4. Man-made objects:

- Houses: Wooden Huts, Farm Huts, Oyster Huts, Potato Market, Brick Field, Stone Kiln, Lime Place, Blacksmith Street, Oil Press and Public Mansion.

- Defense facilities (against aborigines): Mud Castle, Mud Ox (so named because of the shape of embankment), Stone Walls, Wooden Fence, Red Line (because of a brick wall), Stone Tablet (as a border mark), First Fence, Second Fence and Third Fence.

- Temples: Many towns and villages are known by the names of their temples.

5. Legends and historical events:

- Places that had to do with Cheng Cheng-kung and his followers: Five Army Camp, Right Camp, Old Camp, New Camp, Big Camp, Advance Post, Rear Post and General's Camp.

- Places named after pioneer settlers: Hill of Chu Houses, Wu's House, Chiang's Shop and Huts of Lins.

- Places with a Dutch background: Red Hair Mansion, Red Hair Pond, Black Ghosts' Field and Black Ghosts' Well. Black ghosts apparently were the colored slaves used by the Dutch colonizers.

6. Modes of settlement:

- Farm size: One "chia" ("ka" in Amoy pronunciation) is nearly one hectare. Early Taiwan place names included One Chia, Two Chia and 2.9 Chiao "Four" is always avoided because the word in Chinese sounds like that for "death." Bigger numbers used with "chia" included 12, 13, 52 and 100. The number "13" is not an unlucky one to the Chinese.

- Farm implements: Early settlers received free plows from local administrative offices at the rate of one for each five hectares of farm. The number of plows made available to a certain locality could be­come the name of that place. Two sections of Tai­wan still are known as "Three Plows" and "Six Plows."

- Order of development: First Knot, Second Knot, 16th Knot and 39th Knot. "Knot" or "kiet" in Amoy denoted a settlement group as well as an ap­plication for settlement. "New" and "old" were often put before such words as "street," "village," "town," "form," "rise," "castle" and "camp" to distinguish one place from another.

- Points of contacts with aborigines: Place names containing either "fan" (meaning "foreign" or "bar­barous") or "she" ("sia" in Amoy and meaning "vil­lage" or "hamlet") belonged to this group. Examples included Fan's Farm, Fan's Road, Fan's Pond, Water Village and Outer Village.

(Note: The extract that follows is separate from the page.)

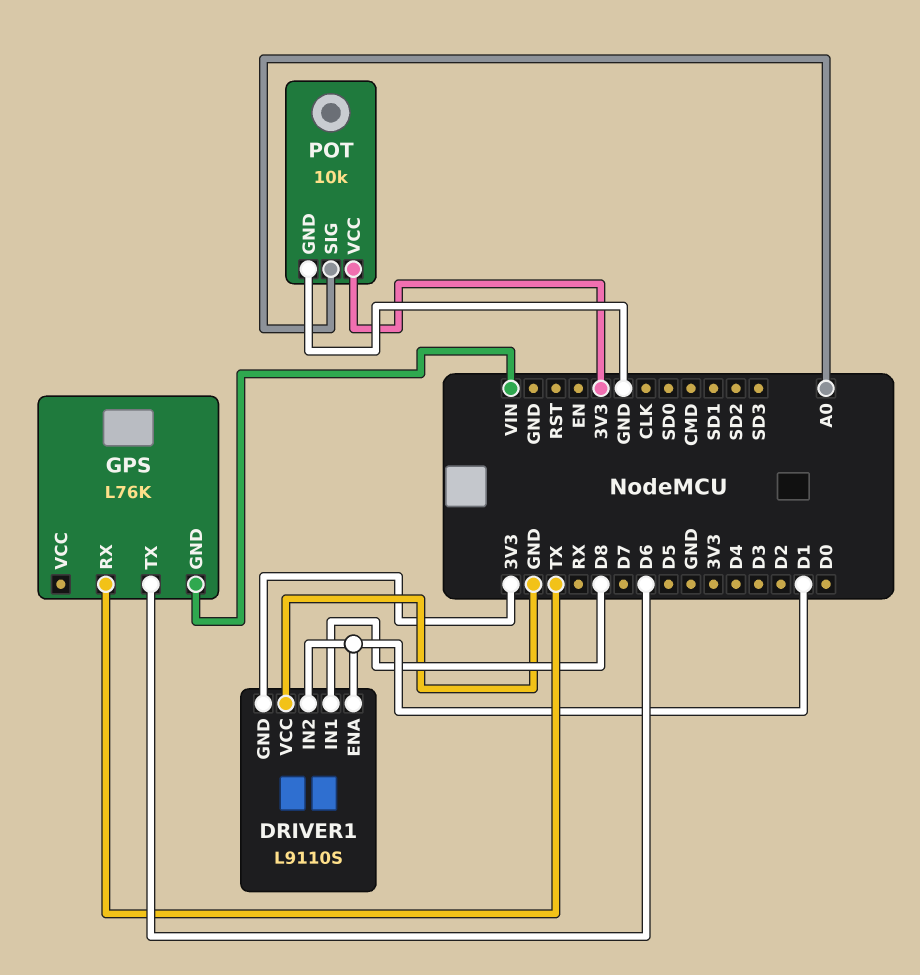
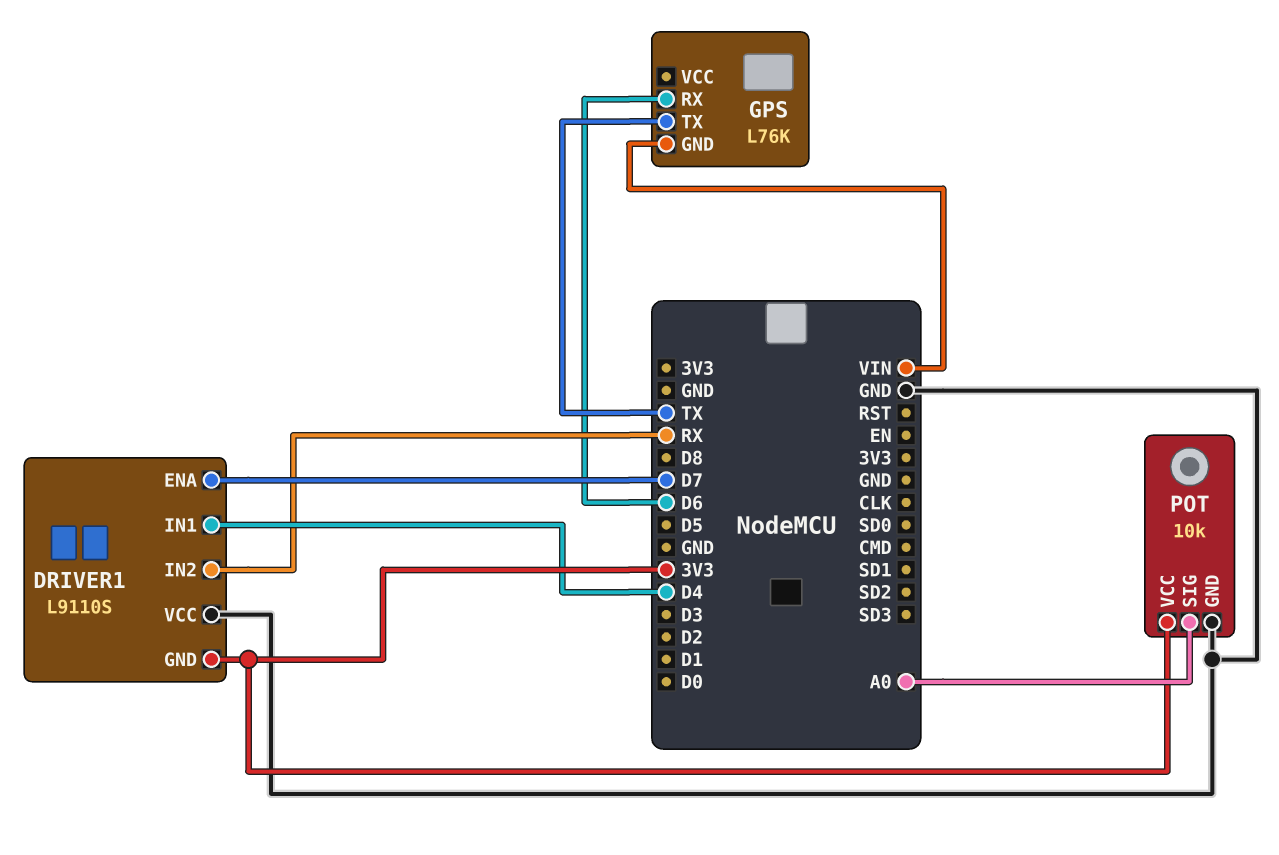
DRIVER1 pin ENA: D1 -> D7
DRIVER1 pin IN1: D8 -> D4
DRIVER1 pin IN2: D1 -> RX
GPS pin RX: TX -> D6
GPS pin TX: D6 -> TX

- Number of houses and other examples: Three Houses, Five Huts, Rice Yard, Public Field (for pasturing purposes), Cattle Field, Drug Net Hut, Canal Bank, Fish Pond, Water Gate, Five Shares and 16 Portions.

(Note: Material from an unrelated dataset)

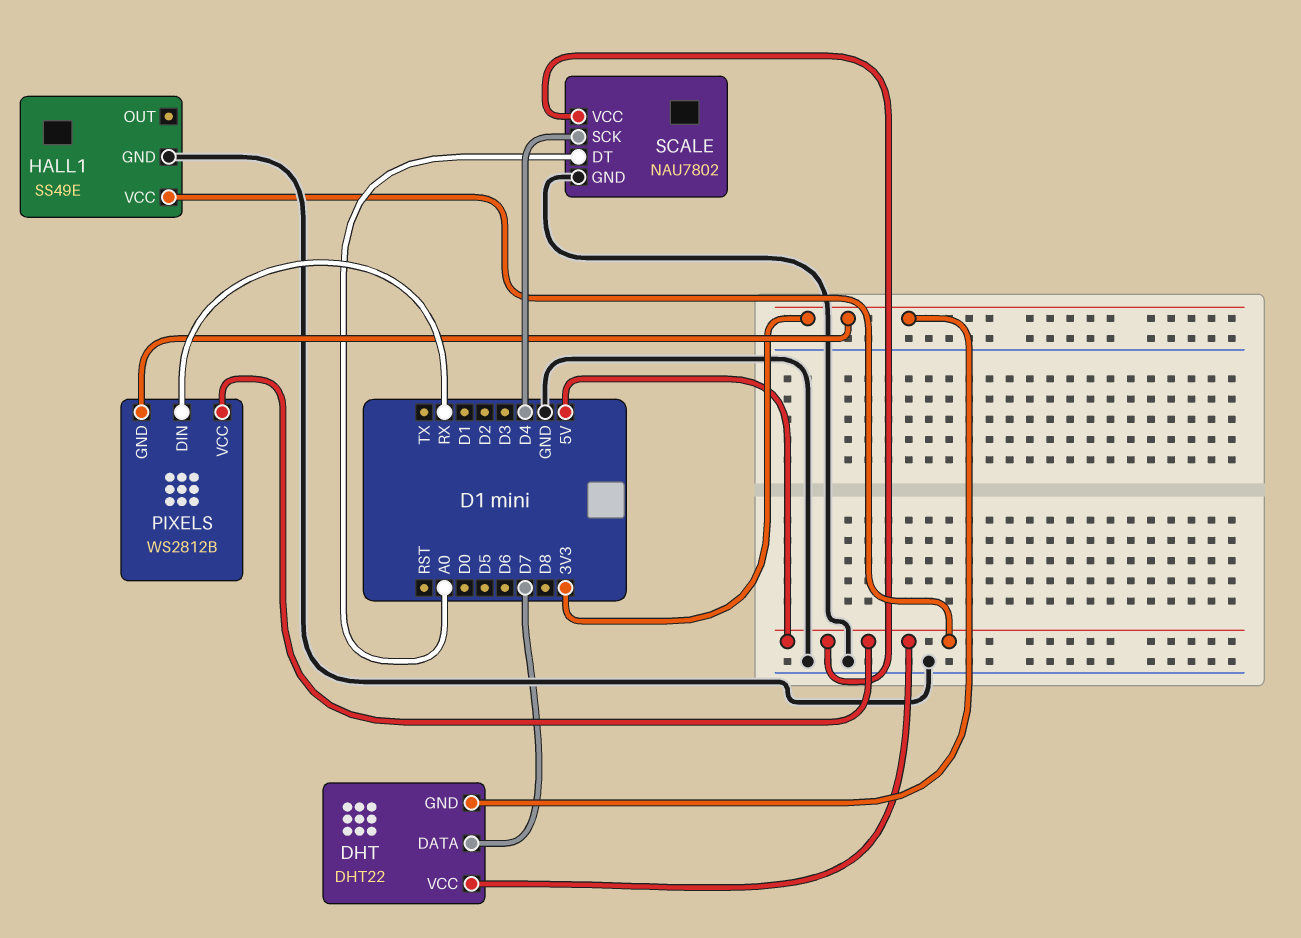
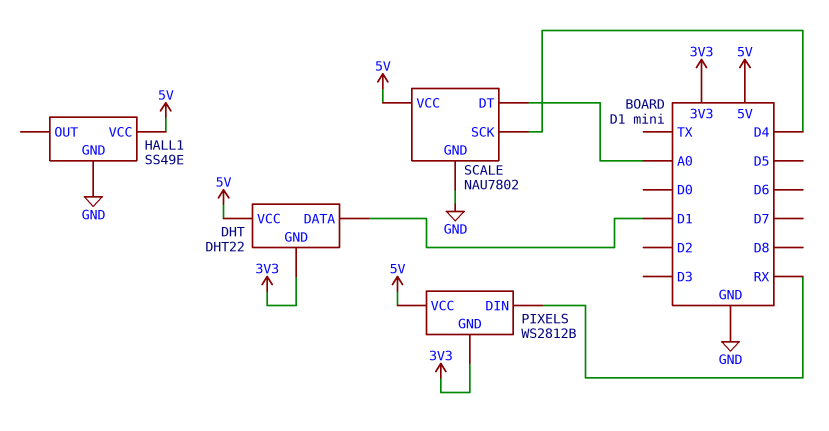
DHT pin DATA: D7 -> D1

7. Places namd after mainland points: Chao­chou (Land of Tide), Tungshih (Eastern Stone), Chuanchou (Land of Fountain) and Haifeng (Sea Prosperity). Words for "house," "shop," "village" and "hill" were often added to mainland place names.

8. Names with cultural touches: Hengchun (Eternal Spring), Weihsin (Renovation), Jenteh (Benevolent Virtue), Wenhsien (Literary Sage), Yungning (Long-Lasting Peace), Hsinchang (New Prosperous) and Yungkang (Forever Health).

What's in a name? One of the days the Chinese of Taiwan will return to the mainland and liberate their compatriots there. The government will move back to Nanking-pronounced "Nan-ching" in Man­darin and meaning "southern capital." Peking will be Peiping once again all over the world. The name "Peking" ("northern capital") was changed to "Pei­ping" ("northern peace") in 1928 following Chiang Kai-shek's Northward Expedition which defeated the warlords and unified the nation. The Chinese Communists changed the name back to "Peking" but it will be "Peiping" again when peace is restored to China.